Recommended Approach for CI/CD Import Scans Where Each Engagement Is a Pipeline Run

[eabraham2623]

I use a community instance of DefectDojo and follow this CI/CD integration model:

• Product Type = GitLab Subgroup
• Product = GitLab Project/Repository
• Engagement = Individual Jenkins pipeline run for that GitLab Project/Repository

Format:

https://<gitlab_domain>/<parent_group>/<product_type>/<product>.git

Each engagement is created by the pipeline (triggered by a git push to a branch) and performs:

• Source code vulnerability scans on the repository
• Container image scans on images produced by the project

This results in:

• 2 source code scan reports
• 3 × (number of containers) container scan reports

So, at minimum, 5 tests are imported per engagement.

Because there may be no significant changes between pipeline runs, the findings imported into Dojo can often be identical to those from previous runs.

I have enabled deduplication in the system-level UI settings, but I’m encountering inconsistent results, sometimes identical findings are recognized as duplicates, sometimes not, even when the reports are unchanged.

Note: I’m using import-scan instead of reimport-scan, since each engagement corresponds to a unique pipeline run.

Question:
How can I ensure duplicates are labeled correctly even with deduplication enabled? Is this ultimately a limitation of my chosen engagement model, and would switching to a different engagement structure so I can use reimport-scan be more effective?

[valentijnscholten]

In general this should work, but sometimes the hash_code configuration is not 100% able to match duplicate findings. Do you have some examples of the inconsisten results?

[eabraham2623]

Ok, so here’s one example:

I have two engagements. For simplicity, I imported two Grype scans, one into each engagement.

Both scans have 303 total findings.

We are assuming the Grype reports are nearly identical. The only difference is the container name being scanned, but in practice, it’s the same container when built.

In one engagement, there are 0 active findings, while in the other there are 59 active findings for some reason. The engagement with 59 active findings was imported after the one with 0.

Here’s one of the findings that doesn’t seem to be counted as a duplicate. It is flagged as a duplicate in the first imported report, but not in the one imported afterward. This may be because there were other equivalent imports prior to this example, but if that were the case, I would have expected it to be counted as a duplicate in both reports.

Finding:

**Result message:** A medium vulnerability in rpm package: libyaml, version 0.1.7-5.el8 was found in image <artifactory_domain>/<path_to_image>/container4:hotfix-TESTING-632a3f4 at: /var/lib/rpm/Packages NEWLINE **Rule name:** RpmMatcherExactDirectMatch NEWLINE **Rule short description:** CVE-2024-35328 medium vulnerability for libyaml package NEWLINE **Rule full description:** A flaw was found in the libyaml library. Setting a YAML string with the yaml_parser_set_input_string function to be parsed by the yaml_parser_parse function can cause an infinite loop, resulting in a denial of service in the application linked to the library.

I have attached a csv file that goes more into detail on the finding I have shared.

Let me know if you need more information from me.
example_finding_from_two_engagements.csv

[mtesauro]

I am wondering if you did deduplication at the engagement level instead of the default product-level - would your problem be resolved?

https://docs.defectdojo.com/en/working_with_findings/finding_deduplication/enabling_product_deduplication/

There's a nice diagram here - though it might be relocated in the future:
https://docs.defectdojo.com/en/open_source/archived_docs/usage/features/#deduplication

[eabraham2623]

@mtesauro

Good suggestion.

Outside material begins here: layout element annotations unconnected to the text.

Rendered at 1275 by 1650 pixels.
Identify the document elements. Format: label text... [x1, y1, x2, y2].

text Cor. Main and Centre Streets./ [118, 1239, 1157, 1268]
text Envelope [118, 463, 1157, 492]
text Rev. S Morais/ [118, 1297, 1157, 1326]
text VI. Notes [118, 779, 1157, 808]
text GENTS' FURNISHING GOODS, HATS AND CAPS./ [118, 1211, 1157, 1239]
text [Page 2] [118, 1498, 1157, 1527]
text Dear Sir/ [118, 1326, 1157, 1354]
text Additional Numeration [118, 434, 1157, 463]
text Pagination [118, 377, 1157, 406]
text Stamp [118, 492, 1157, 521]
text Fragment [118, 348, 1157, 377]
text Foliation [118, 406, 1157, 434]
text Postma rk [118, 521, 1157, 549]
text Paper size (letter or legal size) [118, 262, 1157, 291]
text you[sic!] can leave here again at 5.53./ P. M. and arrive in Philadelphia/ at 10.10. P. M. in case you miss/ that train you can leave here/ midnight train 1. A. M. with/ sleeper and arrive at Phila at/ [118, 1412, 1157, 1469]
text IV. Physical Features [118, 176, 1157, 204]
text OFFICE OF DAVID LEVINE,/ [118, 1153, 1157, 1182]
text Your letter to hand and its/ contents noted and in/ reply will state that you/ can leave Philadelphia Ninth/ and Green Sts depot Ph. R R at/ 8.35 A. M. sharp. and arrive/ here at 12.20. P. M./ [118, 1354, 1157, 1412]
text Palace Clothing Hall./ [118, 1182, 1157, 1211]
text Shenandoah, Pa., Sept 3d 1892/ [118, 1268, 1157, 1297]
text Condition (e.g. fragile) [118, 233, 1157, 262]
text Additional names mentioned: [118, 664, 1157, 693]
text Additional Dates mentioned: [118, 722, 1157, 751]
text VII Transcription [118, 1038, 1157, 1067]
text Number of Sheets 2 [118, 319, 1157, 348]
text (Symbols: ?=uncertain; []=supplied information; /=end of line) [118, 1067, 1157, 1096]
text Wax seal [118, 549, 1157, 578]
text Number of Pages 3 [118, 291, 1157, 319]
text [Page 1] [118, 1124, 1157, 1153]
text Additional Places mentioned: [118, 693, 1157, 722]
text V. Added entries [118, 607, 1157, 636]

I actually ran into that issue before submitting this question and have since resolved that particular problem. Currently, each time I import a report into Dojo, deduplication_on_engagement is set to false. However, I am still experiencing inconsistent results.

I have enabled "Deduplicate findings" at the System Settings level. The documentation you shared shows it under Pro Settings. Since I am using the community version, I’m not sure if there is a significant difference there, but I wanted to note it in case it matters.